The script at the bottom of the page offers what looks like a very nice solution - I wish it was available when I ran accross this problem. Unfortunately I had to roll my own; the result of a bunch of tweaking after running on a production system is presented below, for those interested in an alternative solution. Also uses procmail, along with "html2text" utility that's pretty widely available.
:0
* <599000
* ^Content-Type: text/html
{
:0 fbw
| /usr/local/bin/html2text -nobs -style pretty -width 62
:0 fbw
| /usr/bin/sed 's/ />/g'
:0 Afw
| /usr/bin/sed 's/\(Content-Type: text\/\)html/\1plain/'
}
I searched a while to avoid the /This transaction appears to have no content/ message when users send pure HTML mail (they shoudln't ; but they do). I did not find any out of the box solution, so here is how we made it : just use the small perlscript below and replace the aliases file by the following :
rt: "|/home/rt/bin/html2mime | /usr/local/rt3/bin/rt-mailgate --queue "General" --action correspond --url http://whatever/"

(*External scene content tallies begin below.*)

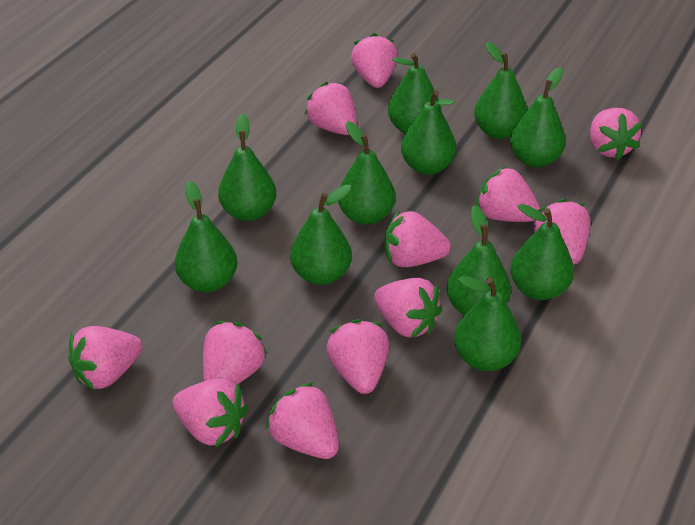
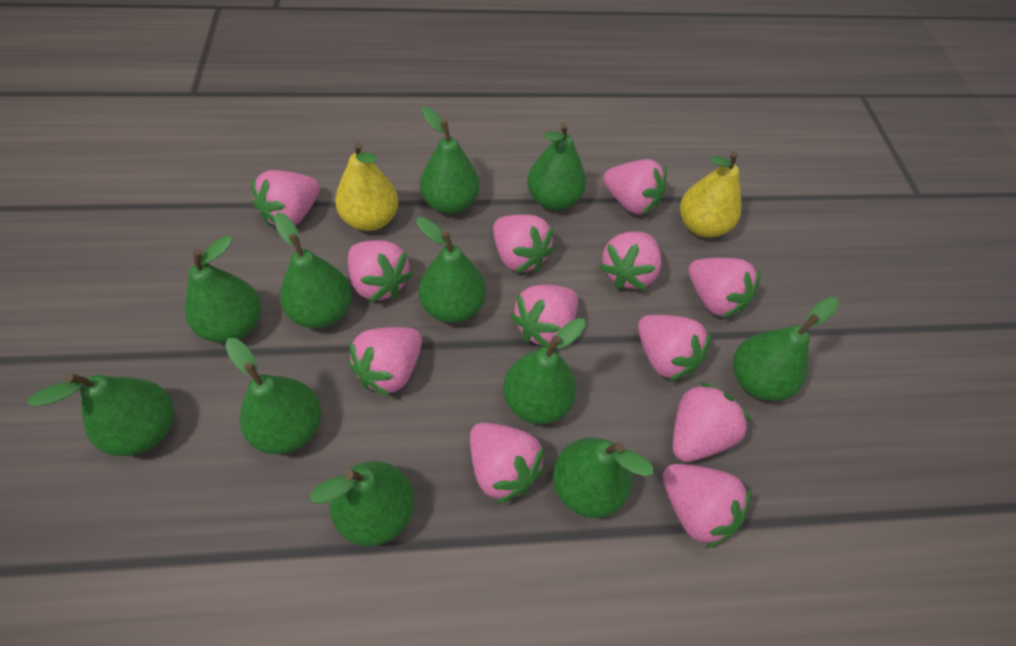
yellow pear: none = 0 -> [335,142,398,231] [680,151,742,237] = 2

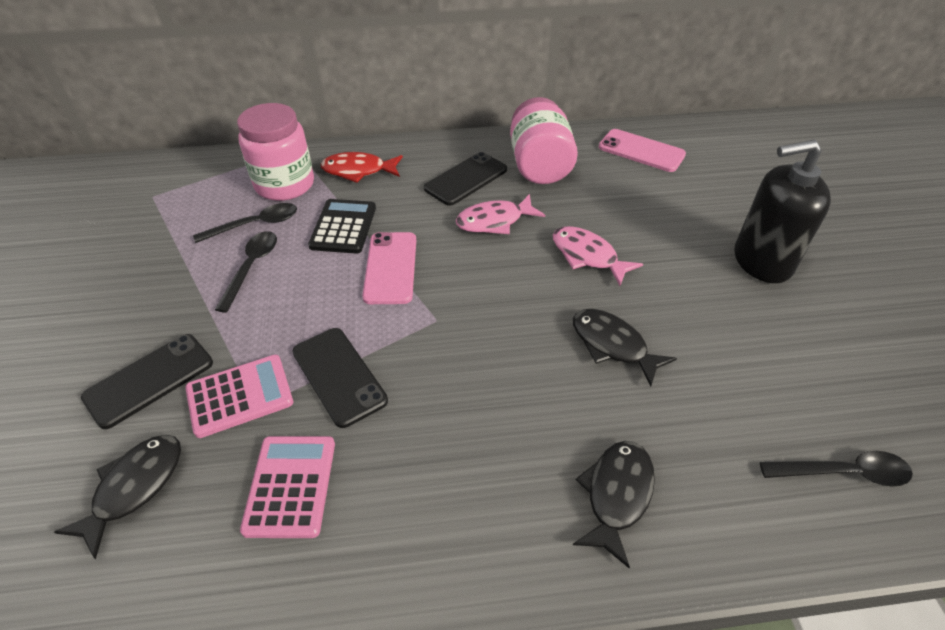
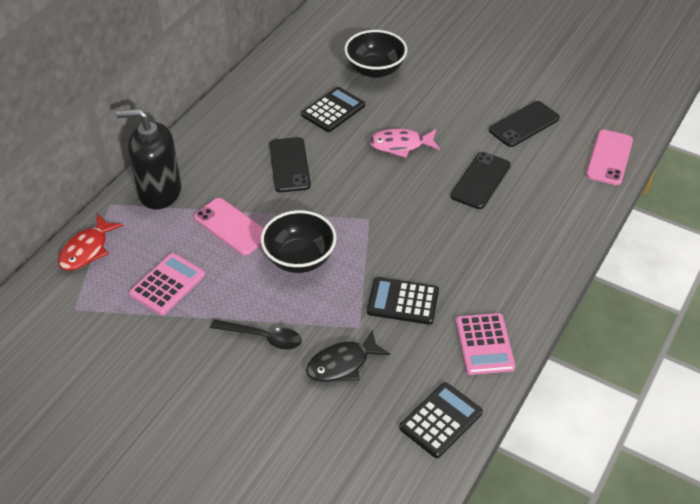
black bowl: none = 0 -> [260,210,336,273] [344,30,407,78] = 2
black calculator: [308,199,376,254] = 1 -> [301,87,365,132] [367,277,439,325] [399,382,483,458] = 3
black fish: [54,435,181,559] [573,309,677,387] [573,441,655,568] = 3 -> [306,330,390,382] = 1
black spoon: [193,203,297,243] [215,231,277,313] [760,451,913,487] = 3 -> [210,319,302,350] = 1
pink fish: [456,194,545,234] [553,226,643,286] = 2 -> [369,128,440,158] = 1
pink jar: [237,103,314,201] [510,97,578,184] = 2 -> none = 0

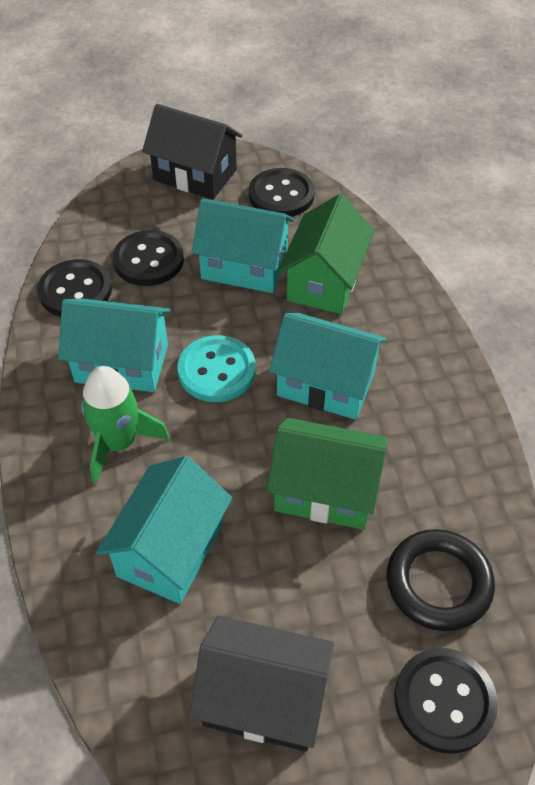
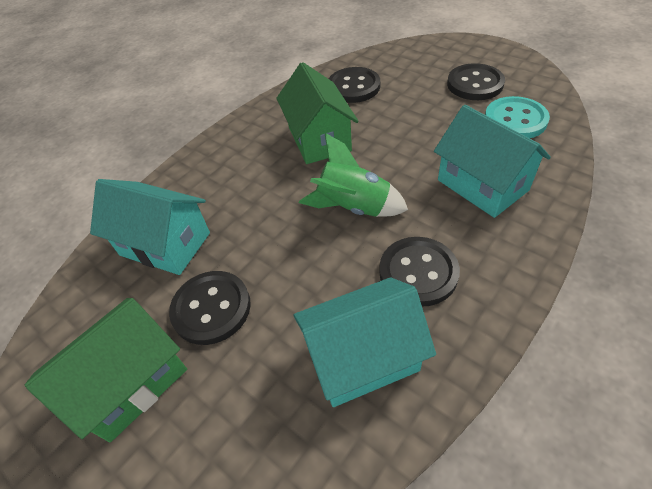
black house: [142,104,242,200] [189,616,334,751] = 2 -> none = 0
black ring: [387,529,495,631] = 1 -> none = 0
turquoise house: [58,298,171,392] [96,456,232,604] [192,198,294,293] [269,313,387,420] = 4 -> [90,179,210,275] [293,277,436,407] [434,105,551,218] = 3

The script is so small that I put it directly here:
#!/usr/bin/perl
# 1.0 - XXXX - original version
use strict;
use Mail::Field;
use MIME::Parser;
use MIME::Entity;
use HTML::TreeBuilder;
use HTML::FormatText;
# because MIME silently writes local files
chdir("/tmp/");
my $parser = new MIME::Parser;
my $entity = $parser->parse(\*STDIN) or die "parse failed\n";
# Parse only non-multipart text/html mime-type
if ( ($entity->is_multipart) ||
($entity->mime_type ne "text/html") ) {
$entity->print(\*STDOUT);
exit 0;
}
# Decode body
my $bh = $entity->bodyhandle;
my $tree = HTML::TreeBuilder->new();
$tree->utf8_mode();
$tree->parse($bh->as_string);
my $formatter = HTML::FormatText->new(leftmargin => 0, rightmargin => 72);
my $txt= $formatter->format($tree);
my $txtEntity=MIME::Entity->build(Data => $txt,
Type => "text/plain",
#Encoding => "quoted-printable"
Encoding => "8bits"
);
$entity->make_multipart;
$entity->add_part($txtEntity,0);
$entity->print(\*STDOUT);
The purpose is to create a text/plain transcription of HTML mails, keeping both formats to avoid loosing informations. Hope this will help.